Concerto delivers comprehensive care to Medicare, Medicaid, and complex-needs patients. For over a decade, we have provided extraordinary outcomes for thousands of people in these underserved groups.
The Concerto name reflects our unique approach to healthcare. It’s about how we work in concert with patients, providers, and health plans. It’s about the harmony of a patient’s care, health, and dignity.
Reporting to the Senior Medical Director, Utilization Management, this position manages the daily operations of UM staff for Concerto Health. This position will ensure that all processes, programs and operations of utilization management are fully implemented. Programs include Utilization Management, Government requirements, and Audits. The position will work closely with the Medical Director to assure a sound Utilization Management Program. In addition, this position is responsible for recruitment, hiring, training, development and retention of staff.
Implements Utilization Programs and policies and procedures to ensure that all functions meet internal, Health Plan, and Regulatory requirements. Implements, monitors and ensures Referrals meet provider and patient needs, while maintaining and or improving utilization metrics. Ensures staff competency utilizing inter-rater reliability tools and evidence based criteria for utilization review. Ensures that patients receive appropriate authorization and access to care, including timely information regarding authorizations. Collaborates with the Medical Director to identify opportunities for process improvement in utilization management that are consistent with the organization’s vision and strategic long term goals.
Communicates with the staff both verbally and in writing to convey health plan, contract or operations information to ensure all staff members have a consistent and appropriate knowledge base to perform their duties. Promotes staff growth and development by identifying educational opportunities to increase efficiency and maintain compliance with industry standards. Participates in the collection, analysis and reporting of data relevant to utilization management. Responsible for recruitment and selection of staff. Responsible for orientation of new staff, on-going training, mentoring, and performance reviews. Conducts staff meetings, assuring policy and procedures are adhered to and when necessary, modified to address changing strategic objectives.
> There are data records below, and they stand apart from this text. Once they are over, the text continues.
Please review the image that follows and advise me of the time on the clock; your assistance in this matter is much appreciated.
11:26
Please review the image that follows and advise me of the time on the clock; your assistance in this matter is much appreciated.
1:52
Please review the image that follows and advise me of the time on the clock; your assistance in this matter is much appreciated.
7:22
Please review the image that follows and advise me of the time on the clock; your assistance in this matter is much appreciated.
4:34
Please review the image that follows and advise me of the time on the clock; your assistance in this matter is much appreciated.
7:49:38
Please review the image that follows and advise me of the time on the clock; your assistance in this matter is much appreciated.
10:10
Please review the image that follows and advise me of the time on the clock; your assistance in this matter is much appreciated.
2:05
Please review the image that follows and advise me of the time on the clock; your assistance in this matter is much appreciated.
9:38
Minimum Position Qualifications:
Education: Requires either a Bachelor’s degree or a high school diploma or GED with equivalent years of related work experience in utilization/care management may be substituted.
Experience: Requires five (5) years’ utilization management experience. Three (3) years management experience in a progressive leadership role required.
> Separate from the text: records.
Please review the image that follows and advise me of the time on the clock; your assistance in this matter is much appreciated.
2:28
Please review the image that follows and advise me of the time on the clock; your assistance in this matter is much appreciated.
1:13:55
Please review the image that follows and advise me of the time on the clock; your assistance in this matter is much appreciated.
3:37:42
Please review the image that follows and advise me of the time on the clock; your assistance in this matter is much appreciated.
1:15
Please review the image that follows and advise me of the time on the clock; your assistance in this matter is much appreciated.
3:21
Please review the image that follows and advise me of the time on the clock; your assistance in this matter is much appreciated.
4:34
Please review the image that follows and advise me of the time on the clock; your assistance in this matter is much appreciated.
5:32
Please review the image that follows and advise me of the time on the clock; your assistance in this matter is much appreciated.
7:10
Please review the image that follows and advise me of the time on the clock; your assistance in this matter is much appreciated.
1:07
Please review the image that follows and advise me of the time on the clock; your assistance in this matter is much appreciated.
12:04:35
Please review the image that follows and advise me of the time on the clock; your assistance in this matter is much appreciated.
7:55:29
License / Certification: None
Computer Skills: Basic computer skills in a Windows operating environment including Microsoft Word, Excel, and an e-mail system.
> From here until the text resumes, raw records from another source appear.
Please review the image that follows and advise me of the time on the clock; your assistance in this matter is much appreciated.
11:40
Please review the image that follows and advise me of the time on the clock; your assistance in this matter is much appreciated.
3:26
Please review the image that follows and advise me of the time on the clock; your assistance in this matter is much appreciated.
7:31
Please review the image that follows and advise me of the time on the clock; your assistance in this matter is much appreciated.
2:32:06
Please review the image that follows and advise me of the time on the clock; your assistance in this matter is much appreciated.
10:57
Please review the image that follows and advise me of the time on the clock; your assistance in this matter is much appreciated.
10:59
Knowledge / Skills / Abilities:
Must be a dynamic leader, able to navigate a complex environment, with excellent verbal and written communication skills, as well as strong operations experience. Ability to manage people through change. Demonstrates flexibility through change. Ability to lead and form a collaborative team. Knowledge of NCQA and other regulatory agency requirements pertaining to delivery of health care in the managed care setting. Effective influencing, negotiation, relationship-building and communication skills are essential. Ability to work effectively under pressure due to changing priorities. Effective employee management skills. Possess strong leadership, critical-thinking and motivational skills/abilities. Knowledge of ambulatory healthcare delivery and management. Excellent problem-solving and organizational skills. Ability to work effectively and establish and promote positive relationships.